* Data extracted from a collection *
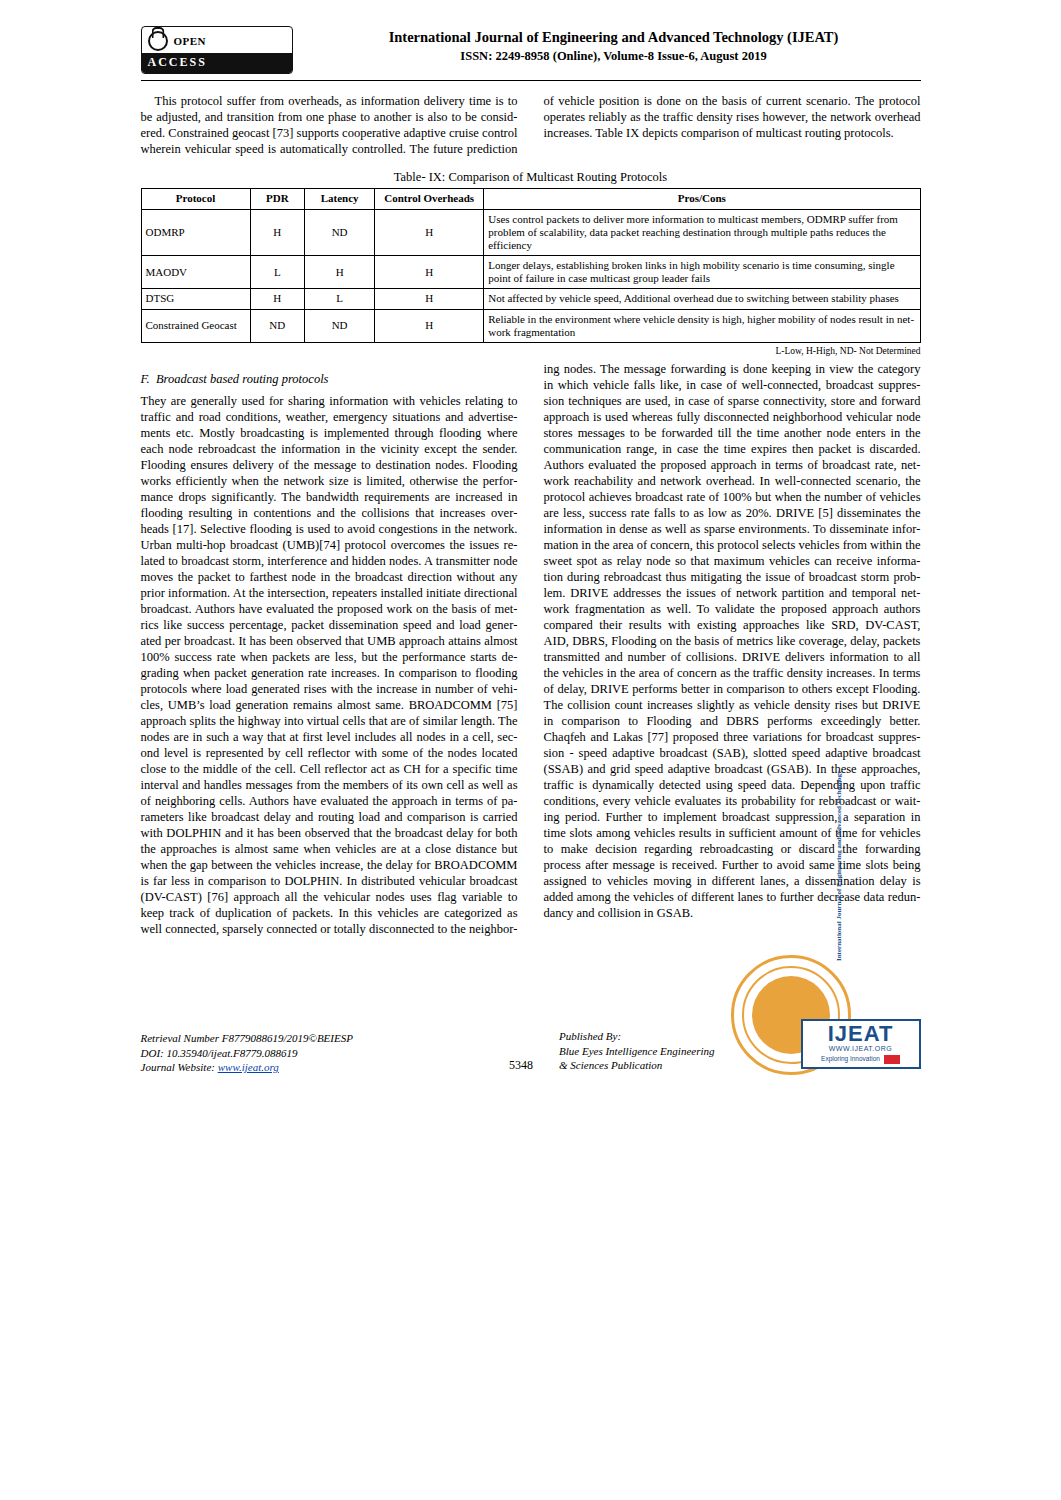OPEN
ACCESS
International Journal of Engineering and Advanced Technology (IJEAT)
ISSN: 2249-8958 (Online), Volume-8 Issue-6, August 2019
This protocol suffer from overheads, as information delivery time is to be adjusted, and transition from one phase to another is also to be considered. Constrained geocast [73] supports cooperative adaptive cruise control wherein vehicular speed is automatically controlled. The future prediction of vehicle position is done on the basis of current scenario. The protocol operates reliably as the traffic density rises however, the network overhead increases. Table IX depicts comparison of multicast routing protocols.
Table- IX: Comparison of Multicast Routing Protocols
| Protocol | PDR | Latency | Control Overheads | Pros/Cons |
| --- | --- | --- | --- | --- |
| ODMRP | H | ND | H | Uses control packets to deliver more information to multicast members, ODMRP suffer from problem of scalability, data packet reaching destination through multiple paths reduces the efficiency |
| MAODV | L | H | H | Longer delays, establishing broken links in high mobility scenario is time consuming, single point of failure in case multicast group leader fails |
| DTSG | H | L | H | Not affected by vehicle speed, Additional overhead due to switching between stability phases |
| Constrained Geocast | ND | ND | H | Reliable in the environment where vehicle density is high, higher mobility of nodes result in network fragmentation |
L-Low, H-High, ND- Not Determined
F. Broadcast based routing protocols
They are generally used for sharing information with vehicles relating to traffic and road conditions, weather, emergency situations and advertisements etc. Mostly broadcasting is implemented through flooding where each node rebroadcast the information in the vicinity except the sender. Flooding ensures delivery of the message to destination nodes. Flooding works efficiently when the network size is limited, otherwise the performance drops significantly. The bandwidth requirements are increased in flooding resulting in contentions and the collisions that increases overheads [17]. Selective flooding is used to avoid congestions in the network. Urban multi-hop broadcast (UMB)[74] protocol overcomes the issues related to broadcast storm, interference and hidden nodes. A transmitter node moves the packet to farthest node in the broadcast direction without any prior information. At the intersection, repeaters installed initiate directional broadcast. Authors have evaluated the proposed work on the basis of metrics like success percentage, packet dissemination speed and load generated per broadcast. It has been observed that UMB approach attains almost 100% success rate when packets are less, but the performance starts degrading when packet generation rate increases. In comparison to flooding protocols where load generated rises with the increase in number of vehicles, UMB’s load generation remains almost same. BROADCOMM [75] approach splits the highway into virtual cells that are of similar length. The nodes are in such a way that at first level includes all nodes in a cell, second level is represented by cell reflector with some of the nodes located close to the middle of the cell. Cell reflector act as CH for a specific time interval and handles messages from the members of its own cell as well as of neighboring cells. Authors have evaluated the approach in terms of parameters like broadcast delay and routing load and comparison is carried with DOLPHIN and it has been observed that the broadcast delay for both the approaches is almost same when vehicles are at a close distance but when the gap between the vehicles increase, the delay for BROADCOMM is far less in comparison to DOLPHIN. In distributed vehicular broadcast (DV-CAST) [76] approach all the vehicular nodes uses flag variable to keep track of duplication of packets. In this vehicles are categorized as well connected, sparsely connected or totally disconnected to the neighboring nodes. The message forwarding is done keeping in view the category in which vehicle falls like, in case of well-connected, broadcast suppression techniques are used, in case of sparse connectivity, store and forward approach is used whereas fully disconnected neighborhood vehicular node stores messages to be forwarded till the time another node enters in the communication range, in case the time expires then packet is discarded. Authors evaluated the proposed approach in terms of broadcast rate, network reachability and network overhead. In well-connected scenario, the protocol achieves broadcast rate of 100% but when the number of vehicles are less, success rate falls to as low as 20%. DRIVE [5] disseminates the information in dense as well as sparse environments. To disseminate information in the area of concern, this protocol selects vehicles from within the sweet spot as relay node so that maximum vehicles can receive information during rebroadcast thus mitigating the issue of broadcast storm problem. DRIVE addresses the issues of network partition and temporal network fragmentation as well. To validate the proposed approach authors compared their results with existing approaches like SRD, DV-CAST, AID, DBRS, Flooding on the basis of metrics like coverage, delay, packets transmitted and number of collisions. DRIVE delivers information to all the vehicles in the area of concern as the traffic density increases. In terms of delay, DRIVE performs better in comparison to others except Flooding. The collision count increases slightly as vehicle density rises but DRIVE in comparison to Flooding and DBRS performs exceedingly better. Chaqfeh and Lakas [77] proposed three variations for broadcast suppression - speed adaptive broadcast (SAB), slotted speed adaptive broadcast (SSAB) and grid speed adaptive broadcast (GSAB). In these approaches, traffic is dynamically detected using speed data. Depending upon traffic conditions, every vehicle evaluates its probability for rebroadcast or waiting period. Further to implement broadcast suppression, a separation in time slots among vehicles results in sufficient amount of time for vehicles to make decision regarding rebroadcasting or discard the forwarding process after message is received. Further to avoid same time slots being assigned to vehicles moving in different lanes, a dissemination delay is added among the vehicles of different lanes to further decrease data redundancy and collision in GSAB.
Retrieval Number F8779088619/2019©BEIESP
DOI: 10.35940/ijeat.F8779.088619
Journal Website: www.ijeat.org
5348
Published By:
Blue Eyes Intelligence Engineering
& Sciences Publication
International Journal of Engineering and Advanced Technology
IJEAT
WWW.IJEAT.ORG
Exploring Innovation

* Task goal *
Where does the word "International" appear in the records above? Return every line that holds it.

* Exercise solution *
International Journal of Engineering and Advanced Technology (IJEAT)
International Journal of Engineering and Advanced Technology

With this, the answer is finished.